Production monitoring

You should establish a baseline for normal DAX performance in your environment, by measuring performance at various times and under different load conditions. As you monitor DAX, you should consider storing historical monitoring data. This stored data gives you a baseline from which to compare current performance data, identify normal performance patterns and performance anomalies, and devise methods to address issues.

To establish a baseline, you should, at minimum, monitor the following items both during load testing and in production.

  • CPU utilization and throttled requests, so that you can determine whether you might need to use a larger node type in your cluster. The CPU utilization of your cluster is available through the CPUUtilization CloudWatch metric. The average stat on this metric provides an average CPU utilization view across all the nodes in your cluster. For cluster scaling decisions, we recommend that you use the maximum stat which is the maximum utilization across all the nodes.

    Note

    Amazon has improved the CPUUtilization metric's granularity. You might observe changes to the metric starting from 2024-05-17 to 2024-06-22.

  • Operation latency (as measure on the client side) should remain consistent within your application's latency requirements.

  • Error rates should remain low, as seen from the ErrorRequestCount, FaultRequestCount, and FailedRequestCount CloudWatch metrics.

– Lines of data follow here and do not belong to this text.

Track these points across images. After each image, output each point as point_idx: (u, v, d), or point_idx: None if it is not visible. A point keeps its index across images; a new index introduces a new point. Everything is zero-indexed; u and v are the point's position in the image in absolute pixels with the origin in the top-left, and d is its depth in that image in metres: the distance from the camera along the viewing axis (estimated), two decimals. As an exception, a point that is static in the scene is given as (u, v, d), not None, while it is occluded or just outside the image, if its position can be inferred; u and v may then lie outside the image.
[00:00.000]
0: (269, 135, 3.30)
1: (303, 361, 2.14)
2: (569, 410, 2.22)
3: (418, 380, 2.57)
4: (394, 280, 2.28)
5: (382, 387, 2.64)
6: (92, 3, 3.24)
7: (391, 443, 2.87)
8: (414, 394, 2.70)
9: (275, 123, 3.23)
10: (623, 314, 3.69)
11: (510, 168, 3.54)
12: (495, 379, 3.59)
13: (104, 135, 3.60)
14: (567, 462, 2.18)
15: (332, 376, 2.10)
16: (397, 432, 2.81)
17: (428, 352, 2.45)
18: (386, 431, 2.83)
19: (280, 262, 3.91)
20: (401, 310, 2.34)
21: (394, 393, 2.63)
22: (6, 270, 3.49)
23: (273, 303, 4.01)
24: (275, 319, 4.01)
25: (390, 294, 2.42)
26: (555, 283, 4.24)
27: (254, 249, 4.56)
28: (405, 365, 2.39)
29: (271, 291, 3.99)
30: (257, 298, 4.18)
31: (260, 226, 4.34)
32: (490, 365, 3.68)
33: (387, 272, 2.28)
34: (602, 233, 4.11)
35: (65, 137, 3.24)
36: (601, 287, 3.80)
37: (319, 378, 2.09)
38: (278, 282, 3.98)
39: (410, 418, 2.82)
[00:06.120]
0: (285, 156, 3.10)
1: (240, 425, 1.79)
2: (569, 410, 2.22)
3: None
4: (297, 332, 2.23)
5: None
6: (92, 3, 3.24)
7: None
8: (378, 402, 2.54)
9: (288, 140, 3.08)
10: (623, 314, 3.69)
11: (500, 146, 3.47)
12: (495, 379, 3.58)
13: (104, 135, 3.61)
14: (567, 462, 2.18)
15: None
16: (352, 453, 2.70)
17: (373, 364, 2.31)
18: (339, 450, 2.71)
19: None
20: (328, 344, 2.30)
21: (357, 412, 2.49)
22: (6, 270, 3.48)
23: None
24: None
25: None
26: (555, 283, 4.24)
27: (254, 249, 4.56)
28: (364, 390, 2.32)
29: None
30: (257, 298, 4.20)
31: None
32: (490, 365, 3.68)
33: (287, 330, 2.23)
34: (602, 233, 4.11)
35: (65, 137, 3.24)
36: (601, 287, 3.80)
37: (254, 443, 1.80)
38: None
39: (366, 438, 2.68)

  • Network bytes consumption, so that you can determine whether you will need to use more nodes or a larger node type in your cluster. NetworkBytesIn and NetworkBytesOut metrics are available in CloudWatch, and you should compare them against your instances available baseline bandwidth as documented here.

    Note

    The Amazon EC2 documented available baseline bandwidth is in Gigabits per second (Gbps), where as the NetworkBytesIn and NetworkBytesOut metrics are in Gigabytes per minute (GBpm). To convert Gbps to GBpm and measure utilization, please multiply the baseline bandwidth by 7.5.

  • Cache memory utilization and evicted size, so that you can determine whether the cluster's node type has sufficient memory to hold your working set, and if not, switch to a larger node type.

    Note

    In case of a large number of cache misses and writes, cache memory utilization can increase up to 100% and may cause availability downtime.

  • Client connections, so that you can monitor for any unexplained spikes in connections to the cluster.